Include analysis, etc. (Remember, this is public, so don't put
anything here that you don't want to share with the world.)
The goal of this project is to explore one of the many applications of parallel programming: Machine Learning. We start with implementing a Perceptron, a basic ML construct that uses several layers, each with varying weights and biases, to implement a character recognition machine. The Perceptron takes in data in its input layer and then utilizes parallel algotihms to perform matrix mutliplication and operations to transform the input data into a guess in the output data. With enough "training", the Perceptron can detects what character is written in an image.

The perceptron I designed has three layers:
* Input Layer - Accepts formatted image data
* Hidden Layer - Intermediate layer that reduces the number of datapoints in the image by 80%
* Output Layer - Final layer that produces an output based on the weights learned by the Perceptron.

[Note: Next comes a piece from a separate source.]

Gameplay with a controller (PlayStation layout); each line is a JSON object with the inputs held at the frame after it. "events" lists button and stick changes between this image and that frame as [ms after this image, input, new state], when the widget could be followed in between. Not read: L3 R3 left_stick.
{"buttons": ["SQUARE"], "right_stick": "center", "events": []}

Unfortunetly I was not able to get my Perceptron up and running in the alotted time. Since I cannot discuss performance characterization, I will go over some issues in my design and some lessons learned.

## What is Working

* Forward-Propohation... sort of. My machine is able to take an input and feed it through the perceptron to form an output decision. There were some changes I had to make in my system that deviated from the traditional models I studied. My node values were particularly high, so much so that the Softmax equation applied to the last layer would fail due to overflowing float values (e^1023043 is too much?). I remidied this by adding a step where each value in the output layer is scaled down such that the Softmax equation still works.
* Matrix Manipulation - Using the cublas library, I was able to set up several functions and calls to perform a variety of transformations on the low-level matrix values through my more high-level classes.

## What is not Working

* Learning/Backpropagation - Right now, the system can go through one learning epoch and then it can apply the deltas based on the error to the weights of the system. However, during the second epoch, the system diverges and my float values overflow. I am not sure why this is the case. Thoughts include inverted operations, invertedt matrix indicies, etc.

# Challenges

The most challenging part of this project was getting the complexity under control. The perceptron has a lot of moving parts and a lot of equations, and getting them confused and mixed up is easy. There is also additional complexity with the introduction of the cublas library with CUDA. The library is incredibly popwerful, providing several functions for Vector and Matrix operations. Part of the challenge of this project was understanding the library as well as its API and properly using it. I found that there are a lot of math concepts that, although vital, were lost on me.
Original file line number Diff line number Diff line change
Expand Up @@ -7,5 +7,5 @@ set(SOURCE_FILES

cuda_add_library(character_recognition
${SOURCE_FILES}
OPTIONS -arch=sm_20
OPTIONS -arch=sm_70
)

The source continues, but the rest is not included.